Amiga Magneto-Optical Drive FAQ 1.5 (4-Oct-99)
Copyright © 1998-1999 by Mark Knibbs
Changes since version 1.4
-------------------------
1.5 4-Oct-99, sixth public release
· Corrected number of sectors in mount files for 1.3GB 3½" disks. They
actually have 605846 user sectors. Further independent confirmation of
this would be appreciated.
· Moved stuff about cleaning drive and disks to the new maintenance section.
· Added warning about using the correct type of cleaning cartridge for
cleaning the drive lens.
· Mention that Fujitsu's latest 3½" drives have a seek time of 23ms.
· Changed BlocksPerTrack and HighCyl values of PC Superfloppy and FFS, SFS
540MB mount files so that HighCyl < 32768. This should have no consequence
other than to improve compatibility with old, badly written disk editor
tools (e.g. the ProjectD EditorTool).
· Various other minor changes.
Here are some extracts from the FAQ.
Introduction
------------
The Amiga Magneto-Optical Drive FAQ contains information about using magneto-
optical (MO) disk drives with Amiga computers. It is freely distributable
providing no changes are made.
I hope the availability of this document will encourage more Amiga users to
consider optical storage, instead of fragile magnetic media like Zip, Jaz and
SyQuest.
What are Magneto-Optical Disk Drives?
-------------------------------------
Magneto-optical ("MO") disk drives are versatile removable storage devices,
which use very robust and inexpensive media. You can use an MO disk just like
a large floppy disk, or like a hard disk.

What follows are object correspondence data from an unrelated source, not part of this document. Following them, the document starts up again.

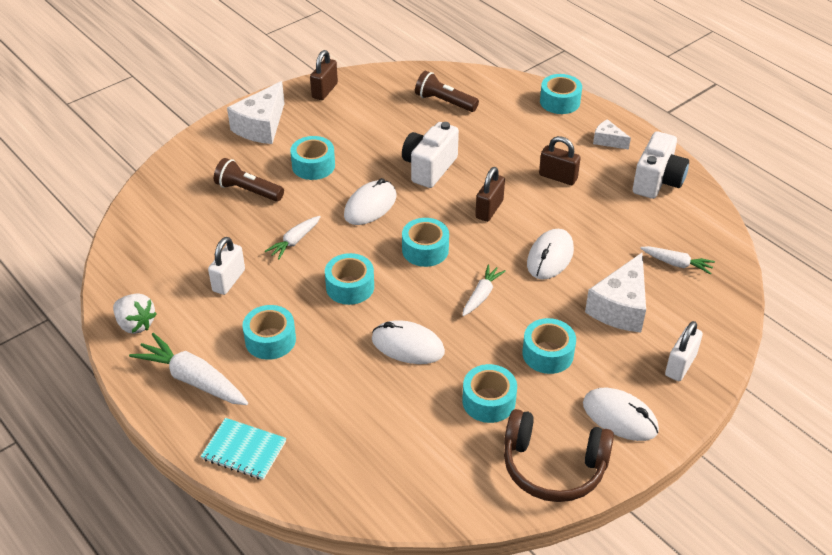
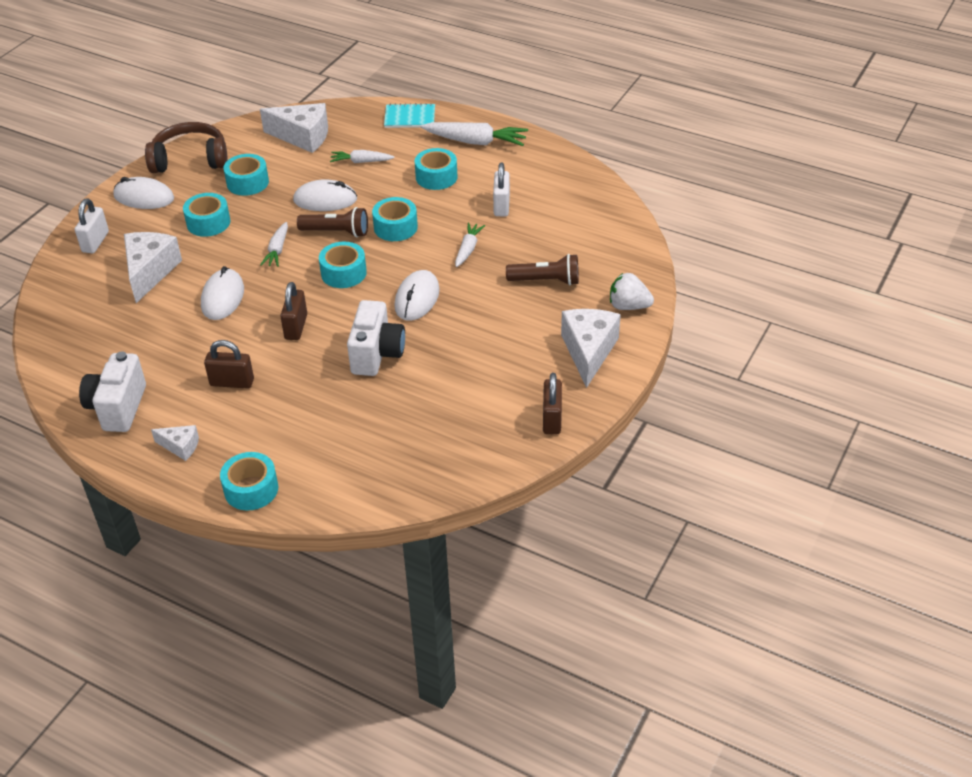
camera: 160 degrees right, 0 degrees up
white strawberry [113,293,157,334] -> white strawberry moved to [610,273,654,310]
turquoise tape [290,136,335,180] -> none
brown flashlight [415,71,479,112] -> brown flashlight moved to [297,207,368,237]
white carrot [640,246,715,275] -> white carrot moved to [330,150,395,163]
none -> white cheese [260,103,328,153]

Magneto-Optical storage has many advantages over other types of removable media:
· Media life is at least 30 years, which greatly exceeds the life of magnetic
media like floppy disks, Zip and Jaz disks. Some manufacturers quote media
life of 50 or even 100 years. Data can be rewritten at least a million
times, and read at least 10 million times; some manufacturers quote figures
ten times this. This figure also exceeds that for magnetic media.

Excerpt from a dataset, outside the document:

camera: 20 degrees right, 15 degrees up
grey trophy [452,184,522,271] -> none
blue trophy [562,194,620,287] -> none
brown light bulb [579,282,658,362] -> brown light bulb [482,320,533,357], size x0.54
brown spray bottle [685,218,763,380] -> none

· There is no physical contact between disk surface and drive head, so there
is no possibility of data loss through a head crash.
· MO drives are backwardly compatible, which means that if you upgrade your
drive in the future, you will be able to read and write all your existing
disks on the new drive.
· MO disks are not susceptible to magnetic fields.

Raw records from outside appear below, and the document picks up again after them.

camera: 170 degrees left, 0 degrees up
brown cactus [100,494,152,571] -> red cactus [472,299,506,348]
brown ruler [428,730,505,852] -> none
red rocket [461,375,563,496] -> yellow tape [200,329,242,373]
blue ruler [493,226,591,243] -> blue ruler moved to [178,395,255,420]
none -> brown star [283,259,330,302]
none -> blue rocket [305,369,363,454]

· If, for example, you spill a cup of coffee on an MO disk, you can clean the
disk surface and continue to use the disk. Cleaning kits are available for
both MO drives and disks. Disk cleaning kits are very cheap.
· MO disks are simple in construction, unlike some other kinds of removable
media which may contain moving parts. This is another reason why MO offers
greater reliability than magnetic media.
· MO disks are available in several different capacities, which vary in
price. Cost per megabyte is lower than all other kinds of random access
removable media.
· Unlike Zip, Jaz, SyQuest etc., MO drives and disks are not proprietary, and
they are made by many companies. The disks are covered by various
international standards. So you will not be stuck if your drive
manufacturer goes bust, as happened recently to SyQuest.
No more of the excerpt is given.